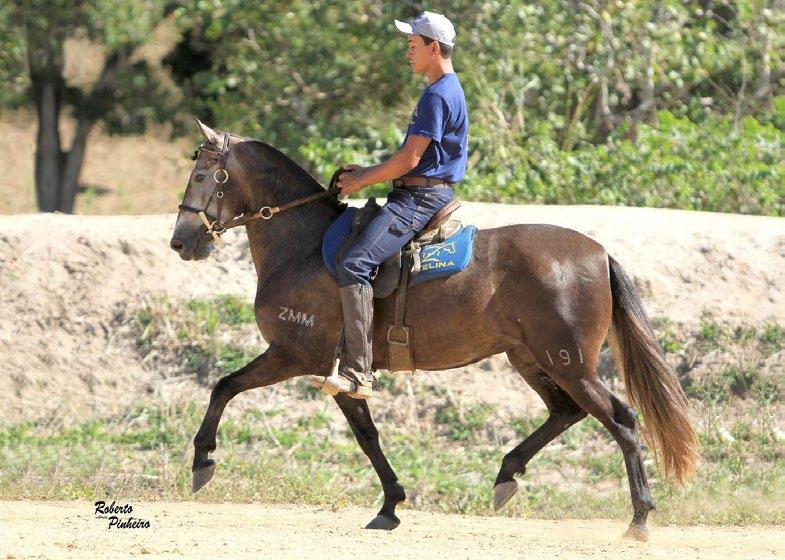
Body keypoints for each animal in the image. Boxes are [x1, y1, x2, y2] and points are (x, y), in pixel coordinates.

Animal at [168, 120, 696, 540]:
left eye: (202, 176)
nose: (180, 242)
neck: (303, 244)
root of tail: (597, 253)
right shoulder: (340, 373)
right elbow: (368, 435)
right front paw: (390, 505)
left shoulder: (296, 355)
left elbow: (224, 386)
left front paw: (202, 461)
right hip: (530, 358)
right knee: (566, 412)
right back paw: (507, 474)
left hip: (569, 362)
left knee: (621, 420)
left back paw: (639, 519)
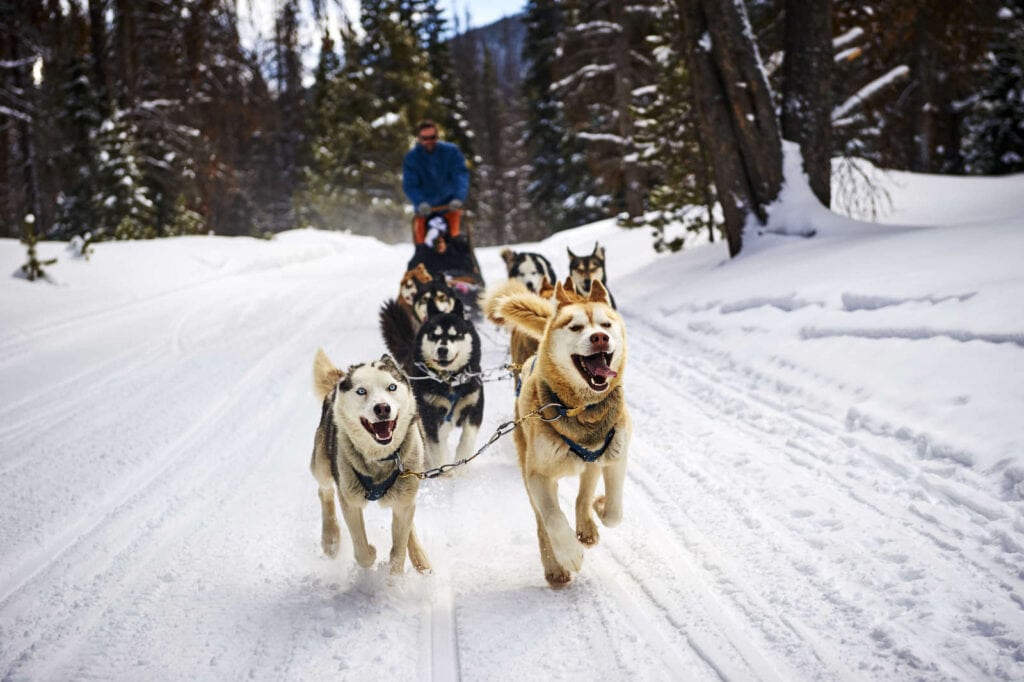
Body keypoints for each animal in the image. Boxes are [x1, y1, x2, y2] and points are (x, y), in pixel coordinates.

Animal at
* * * *
▸ EXERCISE BRIEF
The line that contains "left back paw: (639, 519)" begins the range and the last line of the entries ends it; print that range exactly, without pictures.

▸ SOLVED EXERCISE
left back paw: (639, 519)
Body keypoints for each animal in the image. Boxes are [x1, y1, x2, y2] and points are (x, y), in pixel coordinates.

Animal at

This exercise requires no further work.